As the festive season kicked off, Bitcoin, the world’s largest cryptocurrency, soared above $99,000 on Christmas Day, buoyed by a surge of optimism among investors. According to CryptoSlate’s data, the digital coin had jumped by over 5% in the previous 24 hours, recovering from a weekly low of $92,973.

However, the rally proved to be short-lived, with Bitcoin’s price falling back to around $98,000 shortly after. This upswing in prices was mirrored across the broader cryptocurrency market, with Ethereum, XRP, and Solana each experiencing gains of over 4%. These developments contributed to a 3.5% increase in the global cryptocurrency market cap, which stood at $3.44 trillion at the time of writing.

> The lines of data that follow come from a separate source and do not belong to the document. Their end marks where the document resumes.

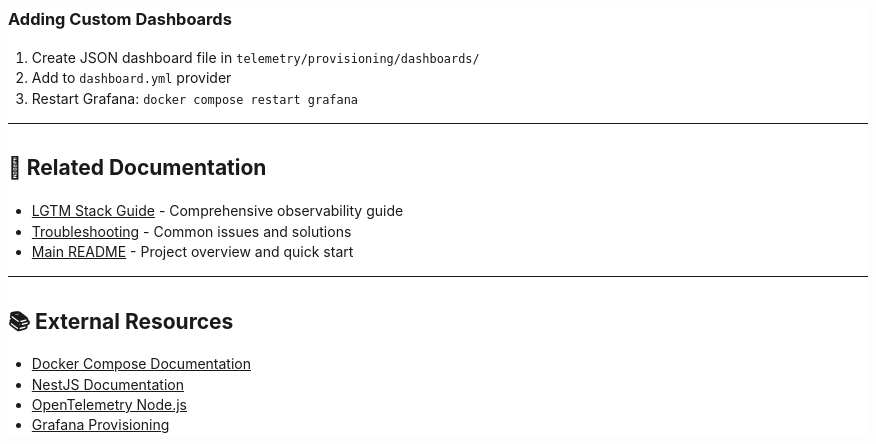 ### Adding Custom Dashboards

1. Create JSON dashboard file in `telemetry/provisioning/dashboards/`
2. Add to `dashboard.yml` provider
3. Restart Grafana: `docker compose restart grafana`

---

## 🔗 Related Documentation

- [LGTM Stack Guide](./LGTM.md) - Comprehensive observability guide
- [Troubleshooting](./TROUBLESHOOTING.md) - Common issues and solutions
- [Main README](../README.md) - Project overview and quick start

---

## 📚 External Resources

- [Docker Compose Documentation](https://docs.docker.com/compose/)
- [NestJS Documentation](https://docs.nestjs.com/)
- [OpenTelemetry Node.js](https://opentelemetry.io/docs/instrumentation/js/)
- [Grafana Provisioning](https://grafana.com/docs/grafana/latest/administration/provisioning/)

Despite these positive movements, the market remained highly volatile, with over $290 million worth of cryptocurrencies being liquidated within the past 24 hours. CoinGlass reported that this massive figure represented losses incurred by 105,883 traders, with short positions accounting for the majority of these losses at $162 million.

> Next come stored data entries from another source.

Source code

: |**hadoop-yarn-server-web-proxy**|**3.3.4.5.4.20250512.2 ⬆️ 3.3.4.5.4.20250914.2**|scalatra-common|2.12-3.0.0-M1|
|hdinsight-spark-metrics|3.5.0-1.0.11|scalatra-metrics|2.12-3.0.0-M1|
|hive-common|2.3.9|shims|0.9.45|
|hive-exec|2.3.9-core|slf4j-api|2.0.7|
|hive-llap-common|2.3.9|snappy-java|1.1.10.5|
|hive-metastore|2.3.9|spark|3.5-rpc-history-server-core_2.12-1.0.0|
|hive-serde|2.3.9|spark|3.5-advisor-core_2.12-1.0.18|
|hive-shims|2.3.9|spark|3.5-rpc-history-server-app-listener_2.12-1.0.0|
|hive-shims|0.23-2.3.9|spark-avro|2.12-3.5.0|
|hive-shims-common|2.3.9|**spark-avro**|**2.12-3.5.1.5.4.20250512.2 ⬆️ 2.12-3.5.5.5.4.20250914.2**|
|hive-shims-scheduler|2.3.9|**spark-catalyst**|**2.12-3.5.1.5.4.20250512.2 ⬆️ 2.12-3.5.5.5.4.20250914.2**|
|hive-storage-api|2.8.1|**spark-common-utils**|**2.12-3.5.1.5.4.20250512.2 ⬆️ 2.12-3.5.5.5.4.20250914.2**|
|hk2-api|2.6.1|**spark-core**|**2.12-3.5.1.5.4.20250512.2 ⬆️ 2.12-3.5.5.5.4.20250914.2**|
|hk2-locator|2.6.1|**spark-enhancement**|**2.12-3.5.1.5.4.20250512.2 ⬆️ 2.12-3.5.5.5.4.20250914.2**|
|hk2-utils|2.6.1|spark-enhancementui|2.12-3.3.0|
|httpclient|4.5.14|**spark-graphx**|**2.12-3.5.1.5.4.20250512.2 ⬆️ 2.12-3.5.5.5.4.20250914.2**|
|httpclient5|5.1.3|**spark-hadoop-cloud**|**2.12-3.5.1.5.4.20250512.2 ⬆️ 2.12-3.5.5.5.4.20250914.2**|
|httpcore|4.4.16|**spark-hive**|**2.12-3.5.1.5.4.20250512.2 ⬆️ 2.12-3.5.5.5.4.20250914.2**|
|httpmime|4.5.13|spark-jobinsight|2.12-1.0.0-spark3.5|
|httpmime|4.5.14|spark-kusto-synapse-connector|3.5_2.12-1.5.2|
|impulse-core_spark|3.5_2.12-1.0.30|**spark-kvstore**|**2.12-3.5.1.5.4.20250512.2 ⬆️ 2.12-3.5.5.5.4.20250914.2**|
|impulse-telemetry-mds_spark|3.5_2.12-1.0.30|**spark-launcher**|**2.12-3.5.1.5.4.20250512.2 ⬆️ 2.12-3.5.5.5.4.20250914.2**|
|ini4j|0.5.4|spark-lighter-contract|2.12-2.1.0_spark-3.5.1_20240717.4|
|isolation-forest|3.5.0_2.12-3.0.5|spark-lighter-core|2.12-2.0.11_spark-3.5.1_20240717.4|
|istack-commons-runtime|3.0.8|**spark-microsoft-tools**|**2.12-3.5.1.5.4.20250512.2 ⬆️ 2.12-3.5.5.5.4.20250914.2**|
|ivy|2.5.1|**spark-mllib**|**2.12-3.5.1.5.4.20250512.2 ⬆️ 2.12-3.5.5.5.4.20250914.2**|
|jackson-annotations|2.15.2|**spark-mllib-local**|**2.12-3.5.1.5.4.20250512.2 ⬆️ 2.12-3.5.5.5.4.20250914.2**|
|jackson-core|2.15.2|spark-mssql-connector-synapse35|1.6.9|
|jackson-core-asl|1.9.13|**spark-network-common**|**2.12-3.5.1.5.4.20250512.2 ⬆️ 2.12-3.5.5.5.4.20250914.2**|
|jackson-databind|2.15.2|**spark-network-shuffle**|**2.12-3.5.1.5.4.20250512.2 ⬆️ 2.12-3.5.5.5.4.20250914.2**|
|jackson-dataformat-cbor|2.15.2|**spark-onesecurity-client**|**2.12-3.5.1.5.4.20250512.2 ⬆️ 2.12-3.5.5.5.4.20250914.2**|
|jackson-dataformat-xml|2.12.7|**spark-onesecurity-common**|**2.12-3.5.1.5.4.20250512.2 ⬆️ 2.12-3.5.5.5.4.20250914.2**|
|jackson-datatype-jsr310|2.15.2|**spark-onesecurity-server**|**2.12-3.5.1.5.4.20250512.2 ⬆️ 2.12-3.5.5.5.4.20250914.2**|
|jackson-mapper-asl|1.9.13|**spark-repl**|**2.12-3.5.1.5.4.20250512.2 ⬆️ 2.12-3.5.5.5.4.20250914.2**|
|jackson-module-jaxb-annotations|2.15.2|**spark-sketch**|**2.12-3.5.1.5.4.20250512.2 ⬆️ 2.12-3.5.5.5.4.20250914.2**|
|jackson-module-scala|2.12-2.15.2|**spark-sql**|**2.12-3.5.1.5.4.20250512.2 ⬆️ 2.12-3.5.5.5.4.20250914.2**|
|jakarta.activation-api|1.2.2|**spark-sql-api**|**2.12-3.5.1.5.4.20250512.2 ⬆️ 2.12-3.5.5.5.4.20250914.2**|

Long positions, which are typically taken when investors expect prices to rise further, also suffered significant losses, totaling $128 million. Among the various cryptocurrencies, Bitcoin traders were hit hardest by the liquidations, losing a staggering $78 million. This was followed by Ethereum traders, who saw $51 million in liquidations.

The largest individual liquidation event occurred on Okx, involving a $6.9 million ETH-USDT transaction. Analysts attributed this volatility to the holiday season, during which markets tend to be thin and susceptible to sudden swings. Overall, the latest developments in the cryptocurrency market highlight both the potential for significant gains and the risks associated with trading in this highly speculative asset class.

As always, investors are advised to exercise caution and conduct thorough research before making any investment decisions.